Security
Last updated: May 2026
DBAudit is a tool that connects to production databases. That means we handle credentials that matter, and we treat them accordingly. This page describes how the product is built to handle your data, what we log, and how to reach us with security concerns.
1. What happens to your credentials
When you submit an audit, your credentials are encrypted with AES-256-GCM before being written to the database - the plaintext is never persisted. This includes API keys, connection strings, and any optional test account passwords you provide. As soon as the job completes or fails, the encrypted payload is deleted. We retain scan metadata such as project name, project URL, project ref, timestamps, and report data so your dashboard history can work. Saved database presets encrypt the stored connection identifiers and API keys (such as project URL, anon key, or Firebase Web API key) at rest.
Error messages produced during a scan are sanitized before storage to strip any credential values that could appear in failure output.
2. Data isolation
Every query against audit jobs and reports is filtered by your user ID, not just the resource ID. The resource ID comes from the client; the user ID comes from the server-side session. Both must match for any read or write to proceed. Knowing another user's job identifier does not grant access to it.
3. Service providers
DBAudit uses a small set of third-party providers to operate the service:
- Cloud hosting: production application and database infrastructure.
- Transactional email: account verification, auth, and contact delivery.
- Bot protection: abuse signals applied to signup.
- Payment processing: billing and subscription management.
The full sub-processor list with provider names is available in our Privacy Policy.
4. What we don't claim
- We are not SOC 2 certified or audited by a third party at this time.
- Data residency guarantees are subject to our infrastructure provider's region configuration, which we do not publish a specific commitment on.

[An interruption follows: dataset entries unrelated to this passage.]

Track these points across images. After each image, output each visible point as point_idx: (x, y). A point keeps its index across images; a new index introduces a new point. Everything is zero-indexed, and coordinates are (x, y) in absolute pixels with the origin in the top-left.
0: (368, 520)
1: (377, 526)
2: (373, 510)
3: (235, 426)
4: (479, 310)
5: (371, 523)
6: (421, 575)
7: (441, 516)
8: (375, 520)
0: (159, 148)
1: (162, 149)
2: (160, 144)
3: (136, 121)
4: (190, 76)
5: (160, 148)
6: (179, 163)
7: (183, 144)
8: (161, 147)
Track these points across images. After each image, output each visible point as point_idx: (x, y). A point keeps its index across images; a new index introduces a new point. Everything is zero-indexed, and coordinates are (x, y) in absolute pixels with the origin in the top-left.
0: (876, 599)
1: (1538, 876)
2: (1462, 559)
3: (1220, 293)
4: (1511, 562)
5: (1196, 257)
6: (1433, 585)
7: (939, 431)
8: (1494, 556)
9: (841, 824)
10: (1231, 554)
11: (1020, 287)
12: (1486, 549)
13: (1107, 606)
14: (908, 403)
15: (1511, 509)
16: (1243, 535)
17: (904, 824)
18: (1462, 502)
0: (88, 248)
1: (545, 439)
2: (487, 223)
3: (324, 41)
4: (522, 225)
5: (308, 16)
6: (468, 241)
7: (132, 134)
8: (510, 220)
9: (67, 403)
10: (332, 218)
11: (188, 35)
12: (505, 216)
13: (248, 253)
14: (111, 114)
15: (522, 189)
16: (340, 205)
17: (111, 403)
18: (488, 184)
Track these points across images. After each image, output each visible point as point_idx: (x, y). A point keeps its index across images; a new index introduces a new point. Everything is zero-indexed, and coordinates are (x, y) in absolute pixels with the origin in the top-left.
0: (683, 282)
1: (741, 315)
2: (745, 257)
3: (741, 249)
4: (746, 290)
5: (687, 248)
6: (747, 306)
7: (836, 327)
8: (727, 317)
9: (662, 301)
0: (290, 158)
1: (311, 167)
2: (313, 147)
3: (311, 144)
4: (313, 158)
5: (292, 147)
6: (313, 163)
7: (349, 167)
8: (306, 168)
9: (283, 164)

- We are not a HIPAA business associate.
5. Responsible disclosure
If you find a security issue in DBAudit, please report it through our contact page or directly to our support address. Include a description of the issue, the steps to reproduce, and the potential impact. We ask that you do not run destructive tests against production infrastructure without prior coordination.
We will acknowledge valid reports and work to address confirmed issues. We do not currently operate a formal bug bounty program.